Task data

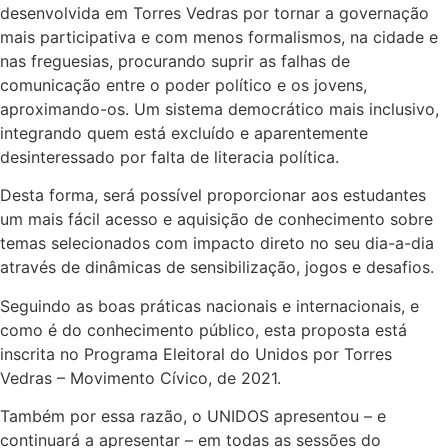
desenvolvida em Torres Vedras por tornar a governação
mais participativa e com menos formalismos, na cidade e
nas freguesias, procurando suprir as falhas de
comunicação entre o poder político e os jovens,
aproximando-os. Um sistema democrático mais inclusivo,
integrando quem está excluído e aparentemente
desinteressado por falta de literacia política.
Desta forma, será possível proporcionar aos estudantes
um mais fácil acesso e aquisição de conhecimento sobre
temas selecionados com impacto direto no seu dia-a-dia
através de dinâmicas de sensibilização, jogos e desafios.
Seguindo as boas práticas nacionais e internacionais, e
como é do conhecimento público, esta proposta está
inscrita no Programa Eleitoral do Unidos por Torres
Vedras – Movimento Cívico, de 2021.
Também por essa razão, o UNIDOS apresentou – e
continuará a apresentar – em todas as sessões do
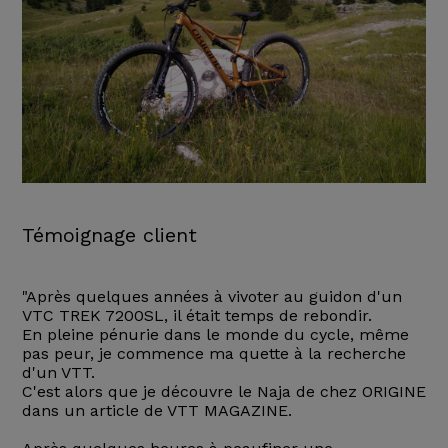
Témoignage client
"Après quelques années à vivoter au guidon d'un
VTC TREK 7200SL, il était temps de rebondir.
En pleine pénurie dans le monde du cycle, même
pas peur, je commence ma quette à la recherche
d'un VTT.
C'est alors que je découvre le Naja de chez ORIGINE
dans un article de VTT MAGAZINE.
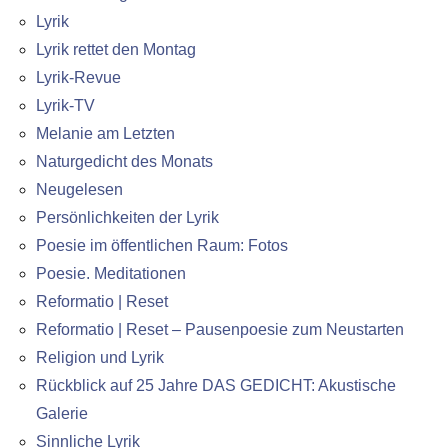
Lyrik
Lyrik rettet den Montag
Lyrik-Revue
Lyrik-TV
Melanie am Letzten
Naturgedicht des Monats
Neugelesen
Persönlichkeiten der Lyrik
Poesie im öffentlichen Raum: Fotos
Poesie. Meditationen
Reformatio | Reset
Reformatio | Reset – Pausenpoesie zum Neustarten
Religion und Lyrik
Rückblick auf 25 Jahre DAS GEDICHT: Akustische
Galerie
Sinnliche Lyrik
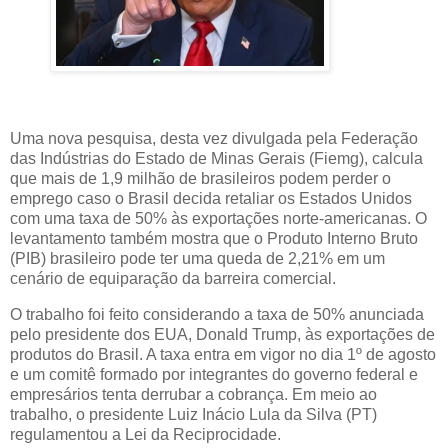
Uma nova pesquisa, desta vez divulgada pela Federação
das Indústrias do Estado de Minas Gerais (Fiemg), calcula
que mais de 1,9 milhão de brasileiros podem perder o
emprego caso o Brasil decida retaliar os Estados Unidos
com uma taxa de 50% às exportações norte-americanas. O
levantamento também mostra que o Produto Interno Bruto
(PIB) brasileiro pode ter uma queda de 2,21% em um
cenário de equiparação da barreira comercial.
O trabalho foi feito considerando a taxa de 50% anunciada
pelo presidente dos EUA, Donald Trump, às exportações de
produtos do Brasil. A taxa entra em vigor no dia 1º de agosto
e um comitê formado por integrantes do governo federal e
empresários tenta derrubar a cobrança. Em meio ao
trabalho, o presidente Luiz Inácio Lula da Silva (PT)
regulamentou a Lei da Reciprocidade.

Work to complete
Copy the entries above exactly, but only from the line holding "levantamento também mostra" through the line holding "produtos do Brasil.", both included.

Answer to this problem
levantamento também mostra que o Produto Interno Bruto
(PIB) brasileiro pode ter uma queda de 2,21% em um
cenário de equiparação da barreira comercial.
O trabalho foi feito considerando a taxa de 50% anunciada
pelo presidente dos EUA, Donald Trump, às exportações de
produtos do Brasil. A taxa entra em vigor no dia 1º de agosto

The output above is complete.